▸ DOCUMENT TEXT
++++++++++

Teixeira, Carlos (author, editor) and Wei Li (editor).

The Housing and Economic Experiences of Immigrants in U.S. and Canadian Cities.

Toronto: University of Toronto Press, 2015.

384 pages.

ISBN-13: 978-1442650350

The Housing and Economic Experiences of Immigrants in US and Canadian Cities (THEE), contains eleven chapters of original research from 18 contributors who examine how immigration intersects with housing and economic integration in North American cities. Kobayashi (Preface) argues that, "Immigration presents some of the most pressing social, cultural and public policy issues in both the United States and Canada," and the editors assert that this is the first scholarly volume that adopts a comparative approach to both the housing and economic experiences of urban immigrants.

Contributors employ a diversity of methods, ranging from multivariate logistic regressions, to simple descriptive statistics, interviews, focus groups, and landscape analysis. The chapters that adopt an exclusively quantitative approach lend themselves well to a comparative analysis of Canadian and US census data at national and metropolitan area scales, whereas the more qualitative studies tend to focus on a particular geographical area, such as one or more neighbourhoods within a city in either the US or Canada. A notable exception is the somewhat frustrated efforts of Li and Lo (Chapter 12) to interview an equal number of immigrant entrepreneurs in Vancouver, BC and San Francisco, CA.

THEE provides valuable information for scholars, policy makers, immigration services professionals, urban planners, and upper level students. I expect that the wide range of research methods will make elements of this book appealing to a broad audience, but it is the rare individual that will find every chapter to be accessible. Visual aids are effectively used to communicate the findings of some of the more rigorously quantitative chapters. Detailed literature reviews inform the reader of the development of theory regarding processes of immigrant integration and provide an excellent synopsis of the literature regarding trends in the housing and economic experiences of urban immigrants in both countries. Case studies offer contemporary insight into the lived immigrant experience of housing, employment, and entrepreneurship. As such, it is an excellent resource to learn about past and current understandings of the processes through which immigrants integrate into the housing markets and economies of cities in the US and Canada.

By focusing on the housing and economic experiences of immigrants, the editors have brought together three tremendously complex fields of study, and organizing these fields into a coherent volume requires a great deal of thought. THEE is divided into two parts: Part One is focused on the housing experience while Part Two addresses the economic. Teixeira (Introduction to Part One) explains that Part One considers the interrelated aspects of immigrants 'housing experience through seven conceptual areas: 1) housing needs, 2) copings strategies, 3) housing career trajectories, 4) inequality in homeownership, 5) loss of affordable rental housing, 6) residential segregation, and 7) immigrants' effects on housing markets. These interrelated aspects are organized according to three research themes: a) housing inequalities and homeownership, b) housing careers, social networks, and gentrification, and c) housing suburban immigrants and policy implications. In practice this is expressed as two chapters of analyses of quantitative data at national and/or metropolitan area scales, followed by four chapters of qualitative case studies and some spatial descriptive statistics. Yu (Chapter 7) deserves special recognition for a particularly compelling integration of interviews with quantitative data. Although Mirion (Introduction to Part Two) makes no such claim that Part Two is organized according to these conceptual areas or research themes, the structure follows that of Part One; two quantitative chapters followed by three case study chapters that contain a blend of descriptive statistics and qualitative methods. In the Conclusion, Frazier (Chapter 13) offers an alternative set of concepts and themes as a way to think about this volume in its entirety. In doing so he puts the original research presented in conversation with previous scholarly work. This is an excellent end of the book as it highlights the various ways that these complicated fields (immigration, housing, and economic integration) can be brought together to gain new insight.

++++++++++

▸ SUPPLIED ENTRIES
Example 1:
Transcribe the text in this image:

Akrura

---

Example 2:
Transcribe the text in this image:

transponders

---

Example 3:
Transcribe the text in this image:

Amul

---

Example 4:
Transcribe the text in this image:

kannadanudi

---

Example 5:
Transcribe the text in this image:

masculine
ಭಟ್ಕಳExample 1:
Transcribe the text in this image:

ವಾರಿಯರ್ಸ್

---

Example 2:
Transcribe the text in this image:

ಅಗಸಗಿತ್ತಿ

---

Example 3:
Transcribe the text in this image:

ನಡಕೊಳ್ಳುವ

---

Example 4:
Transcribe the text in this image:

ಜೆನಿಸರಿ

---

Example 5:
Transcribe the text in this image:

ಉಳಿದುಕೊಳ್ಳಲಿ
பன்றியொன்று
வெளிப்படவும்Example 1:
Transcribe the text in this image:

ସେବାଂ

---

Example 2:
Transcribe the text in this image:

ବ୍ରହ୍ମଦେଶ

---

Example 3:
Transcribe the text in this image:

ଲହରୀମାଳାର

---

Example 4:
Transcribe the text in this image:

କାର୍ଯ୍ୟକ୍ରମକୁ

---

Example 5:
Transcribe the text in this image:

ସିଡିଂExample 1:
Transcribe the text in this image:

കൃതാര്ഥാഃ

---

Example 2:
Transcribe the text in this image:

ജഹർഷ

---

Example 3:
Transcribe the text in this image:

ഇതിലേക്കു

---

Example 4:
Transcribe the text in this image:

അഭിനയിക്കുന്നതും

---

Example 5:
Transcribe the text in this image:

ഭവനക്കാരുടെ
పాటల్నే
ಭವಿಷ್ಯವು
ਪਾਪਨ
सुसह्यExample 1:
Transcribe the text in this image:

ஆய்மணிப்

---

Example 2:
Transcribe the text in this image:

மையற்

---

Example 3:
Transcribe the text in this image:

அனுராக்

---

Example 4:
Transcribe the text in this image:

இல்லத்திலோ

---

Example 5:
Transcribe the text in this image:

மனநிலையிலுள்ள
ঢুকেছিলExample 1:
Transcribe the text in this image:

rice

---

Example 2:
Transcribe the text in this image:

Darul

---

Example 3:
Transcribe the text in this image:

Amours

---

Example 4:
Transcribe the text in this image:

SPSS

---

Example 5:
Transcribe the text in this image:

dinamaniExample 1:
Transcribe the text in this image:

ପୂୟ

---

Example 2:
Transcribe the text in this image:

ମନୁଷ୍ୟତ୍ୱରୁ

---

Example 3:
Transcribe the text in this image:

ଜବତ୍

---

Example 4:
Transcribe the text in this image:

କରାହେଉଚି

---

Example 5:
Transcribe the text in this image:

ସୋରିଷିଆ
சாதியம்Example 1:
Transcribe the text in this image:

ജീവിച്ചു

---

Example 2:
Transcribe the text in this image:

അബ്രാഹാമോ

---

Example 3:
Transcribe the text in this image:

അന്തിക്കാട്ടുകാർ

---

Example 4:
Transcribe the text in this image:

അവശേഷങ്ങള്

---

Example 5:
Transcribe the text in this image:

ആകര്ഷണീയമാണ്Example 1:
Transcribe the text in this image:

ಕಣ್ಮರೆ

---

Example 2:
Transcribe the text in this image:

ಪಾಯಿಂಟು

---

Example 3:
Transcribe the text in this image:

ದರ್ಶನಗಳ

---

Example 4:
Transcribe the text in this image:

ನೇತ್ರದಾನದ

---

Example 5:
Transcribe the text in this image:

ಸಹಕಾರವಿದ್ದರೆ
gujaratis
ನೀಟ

++++++++++

▸ TASK LIST
[1] Render this sentence from the book review into Spanish: "Case studies offer contemporary insight into the lived immigrant experience of housing, employment, and entrepreneurship."
[2] Quote the passage of the book review that begins at the words "Teixeira, Carlos (author, editor)" and stops after "of urban immigrants.".

▸ COMPLETED EXERCISE
[1] Los estudios de caso ofrecen una visión contemporánea de la experiencia vivida por los inmigrantes en materia de vivienda, empleo y emprendimiento.

[2]
Teixeira, Carlos (author, editor) and Wei Li (editor).

The Housing and Economic Experiences of Immigrants in U.S. and Canadian Cities.

Toronto: University of Toronto Press, 2015.

384 pages.

ISBN-13: 978-1442650350

The Housing and Economic Experiences of Immigrants in US and Canadian Cities (THEE), contains eleven chapters of original research from 18 contributors who examine how immigration intersects with housing and economic integration in North American cities. Kobayashi (Preface) argues that, "Immigration presents some of the most pressing social, cultural and public policy issues in both the United States and Canada," and the editors assert that this is the first scholarly volume that adopts a comparative approach to both the housing and economic experiences of urban immigrants.